Federal and postal unions, using voluntary contributions from members, have written checks worth $594,647 to the election or reelection campaigns of 210 Democratic candidates this year. When it comes to Republicans, however, the unions representing 1.8 million U.S. workers have sprinkled only $27,624 among 13 Republican candidates.
Is there a message?
Two years ago, a majority of the members of the groups -- the American Federation of Government Employees, National Treasury Employees Union, National Federation of Federal Employees, National Association of Retired Federal Employees, American Postal Workers Union and the Letter Carriers union-- voted Republican, according to their own surveys. This year, many of the same people are contributing at unheard-of levels (for federal workers) to elect Democrats.
In 1980, many feds were ticked off by what they felt was an antibureaucrat Carter administration.
In addition to being dissatisfied with Carter because of national, international (remember Iran?) and economic issues, many civil servants felt that the president went out of his way to do mean, petty things to them: cutting off the hot water in federal buildings here and charging token fees to park at the office.
Reagan's promise to improve economic conditions and not to cut federal retirement benefits wooed many of the nation's 2.8 million civil servants into the GOP column.
Reagan turned the hot water back on, but only after he slapped a freeze on federal hiring. He did an about-face on his pension pledge and supported the bipartisan congressional drive to limit federal and military retirees to one cost-of-living raise a year instead of two inflation catch-ups.
Combined White House and congressional budget cuts eliminated nearly 50,000 federal jobs, mostly through attrition. Just over 9,000 feds were riffed (fired for economy reasons), about 3,000 of them in metropolitan Washington, which now has 348,000 federal workers.
The ripple effects of the rifs -- people bumping others out of jobs, or being demoted -- hit many more. It created the kind of morale problem in the federal work force that normally is associated with layoffs in Detroit, Youngstown and Pittsburgh.

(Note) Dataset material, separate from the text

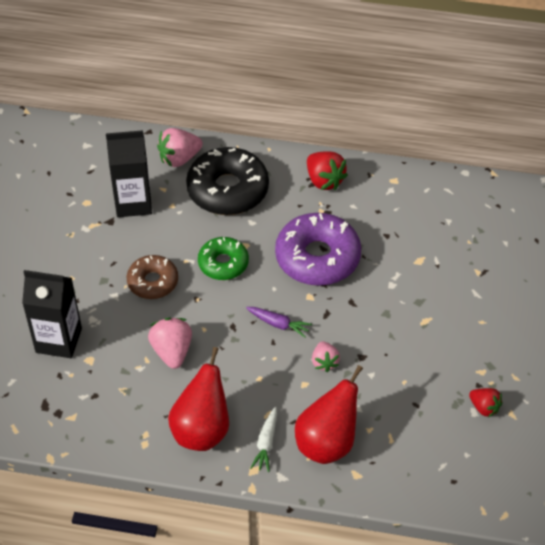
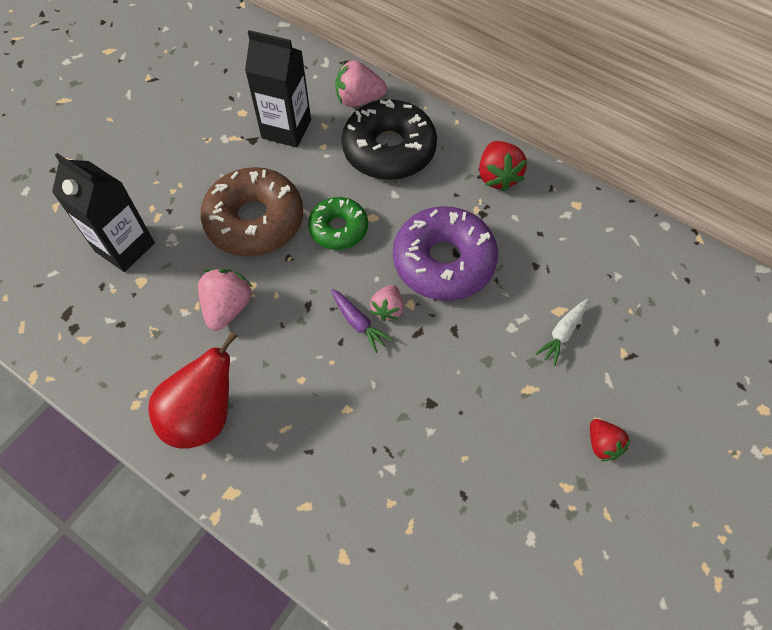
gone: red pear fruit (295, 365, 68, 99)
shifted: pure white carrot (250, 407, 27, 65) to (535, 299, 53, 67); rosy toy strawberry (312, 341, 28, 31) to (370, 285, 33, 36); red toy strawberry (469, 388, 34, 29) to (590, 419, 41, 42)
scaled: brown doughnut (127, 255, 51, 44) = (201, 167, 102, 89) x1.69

Furloughs -- some generated by budget cuts, some by congressional inaction and some by political appointees eager to win gold stars for being hard-nosed businessmen -- didn't do much to help morale. From the standpoint of productivity lost because of the furloughs and fear of furloughs, the actions probably cost the taxpayers a lot more than they saved.
Federal postal and union leaders have, with some exceptions, traditionally favored Democrats over Republicans.
(The then heads of the Letter Carriers union and the AFGE endorsed President Nixon's reelection in return for a big postal pay raise, and a multimillion-dollar change in the federal blue collar pay system that benefitted workers.)
Because of their Democratic slant, government union chiefs have taken flak from members who either supported Republicans or who felt their unions should steer a middle political course and not put their eggs in one party's basket. Times change.
This year the unions' political action and spending is at an all-time high, with only token help going to Republicans.
The American Postal Workers Union says its PAC (political action committee) fund of $370,000 is a 1,000 percent increase over last year.
The National Association of Retired Employees is getting political donations from its frugal members faster than it can log them in.
AFGE President Kenneth Blaylock will be in Utah next week stalking Sen. Orrin Hatch and working against other Republicans running for reelection. The union, which so far has given $177,147 to Democrats, has given $5,500 to Republican candidates. Liberal GOP Sen. Lowell Weicker of Connecticut got $1,500 of AFGE's entire GOP candidate payout.
NARFE says it is helping friends in Congress regardless of party affiliation. Most of the unions, however, say they don't have many Republican friends. "If a Republican comes to us for money," one union official said, "you might say he has two strikes against him before we even talk. Make that two strikes and two outs, in the bottom of the ninth!"